On Fri, 12 Dec 2008, John Ellson wrote:


My primary complaint is that this dependency conflict
isn't listed in the daily yum updates dependency list and that yum
doesn't deal with it automatically.


How would you recommend it be dealt with? And remember we have to have
an acceptable behavior for 'yum -y update'.



When there is a conflict should we:
1. assume the existing pkgs are better
or
2. assume the installing pkgs are better


argument in favor of 1 is that the existing pkgs are on the system and
should therefore be protected as a possible running service.


argument in favor of 2 is that the user is requesting an action and
the user knows best, therefore the requested action must be the 'best'
action.


I bet out of 1000 fedora users I'll get an almost even split between
them.

-sv



I don't think we ask for broken packages to be installed by doing "yum
update". If would be different for "rpm -Uvh --force...."


The currently installed version should never be affected until an
upgrade can be performed without force, error or exceptions.
This is basic transaction semantics. (Where the transaction is not the
entire "yum update", but each independent package dependency subtree).

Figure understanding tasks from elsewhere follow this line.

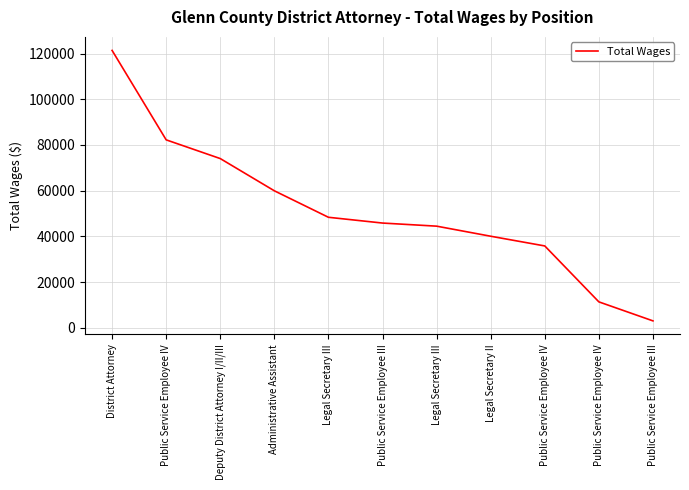

The value at Public Service Employee III is 2980. True or false?

True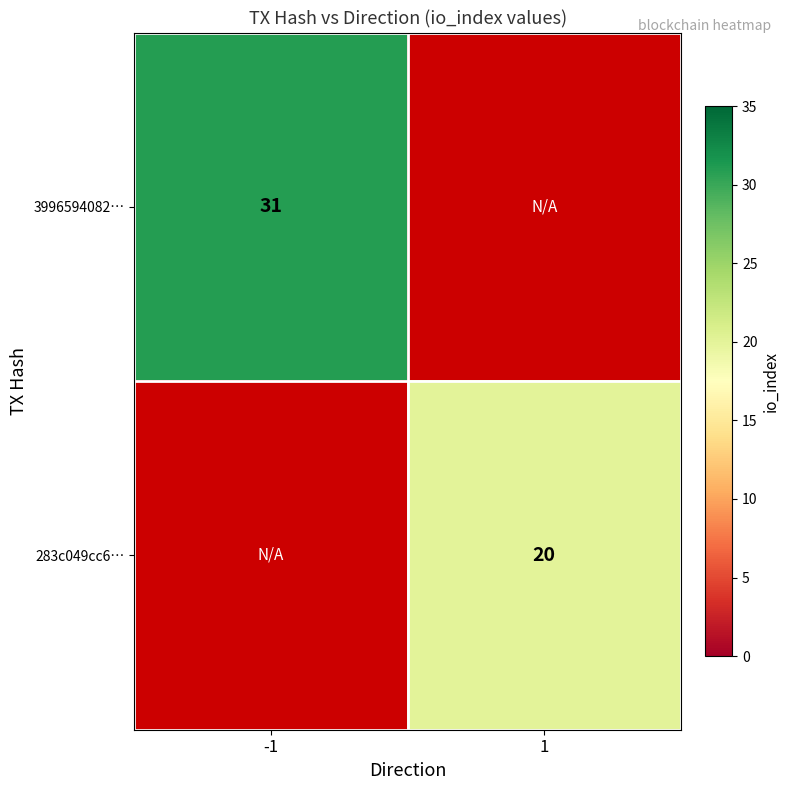

The 283c049cc6… series shows 12 at 1. True or false?

False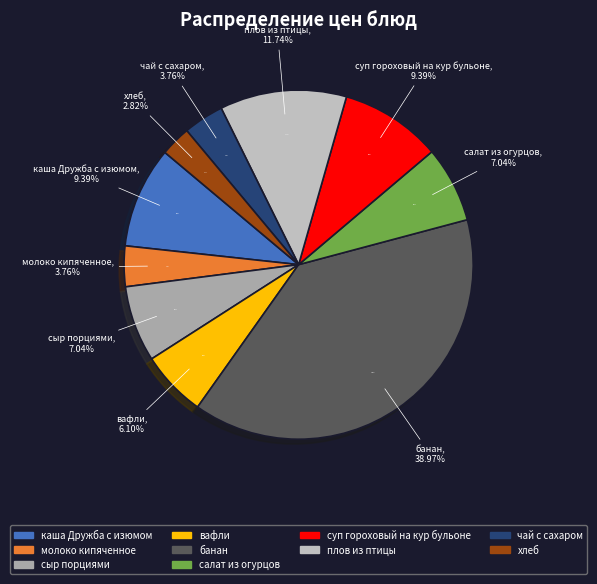

Which slice is the smallest?

хлеб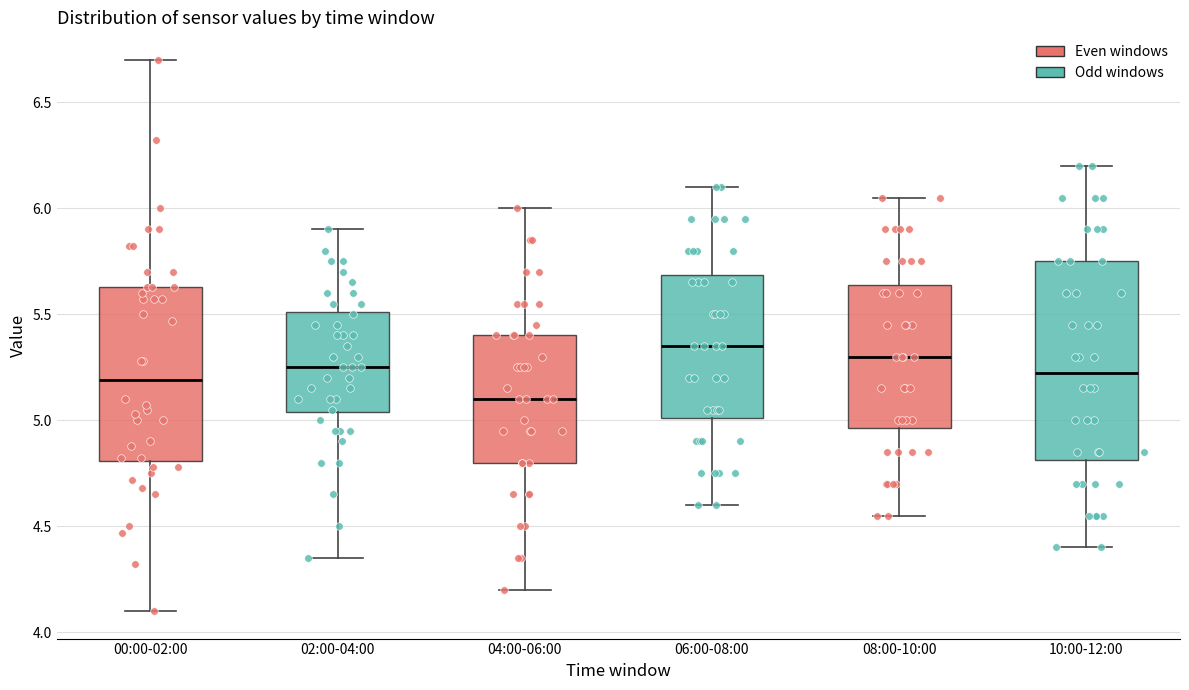

Where does the median line of the box for 00:00-02:00 sit on the y-axis? The values are not printed on the chart, so give them approximately, as read against the axis.

5.20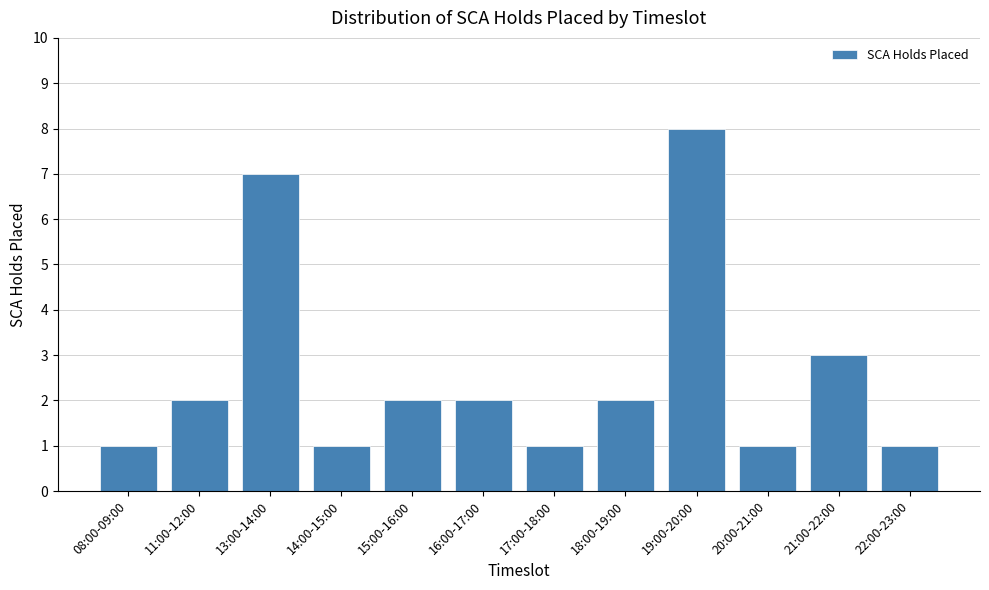

Reading right to left, transcribe all the data shown in this chart.

22:00-23:00=1	21:00-22:00=3	20:00-21:00=1	19:00-20:00=8	18:00-19:00=2	17:00-18:00=1	16:00-17:00=2	15:00-16:00=2	14:00-15:00=1	13:00-14:00=7	11:00-12:00=2	08:00-09:00=1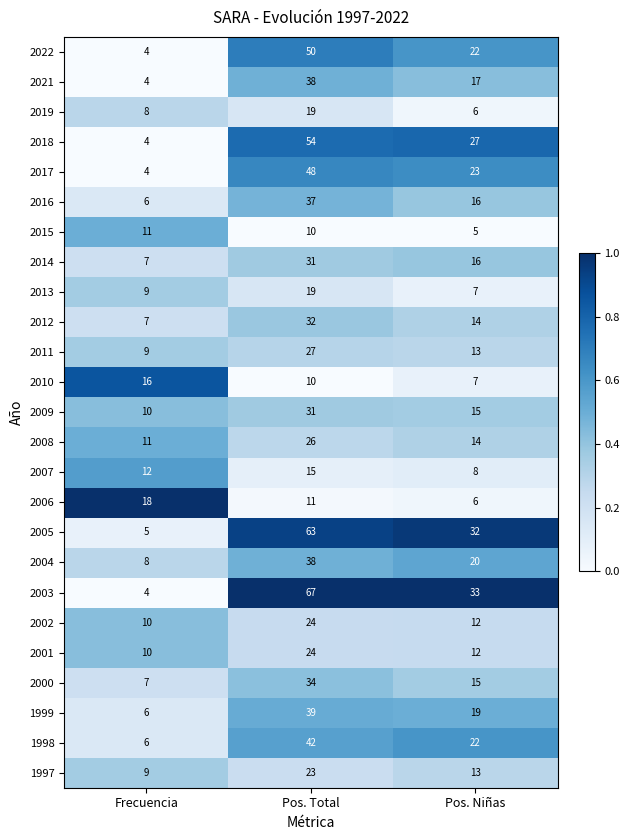

At which category is the sum across all series the highest?

Pos. Total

Anyway, if a package has a conflict, then its not going to install, so
the installed version wins.


Updates are only allowed if all conditions are met, otherwise something
is going on that the packager or the developer didn't foresee, and this
needs
to be reported back to them and fixed. However, unrelated updates
should be allowed to proceed. With ~500M of updates

every day in Rawhide, its not acceptable to block the entire firehose.

Updates should never be forced, because then you have broken dependency
rules or transformations.



As a user, its mostly not very interesting if an update is broken.
Don't bother me with it, just tell the packager to fix it and come back
later.


Occasionally I might be willing to move a few things out of the way
manually to get an update to install, but for me this is the exception.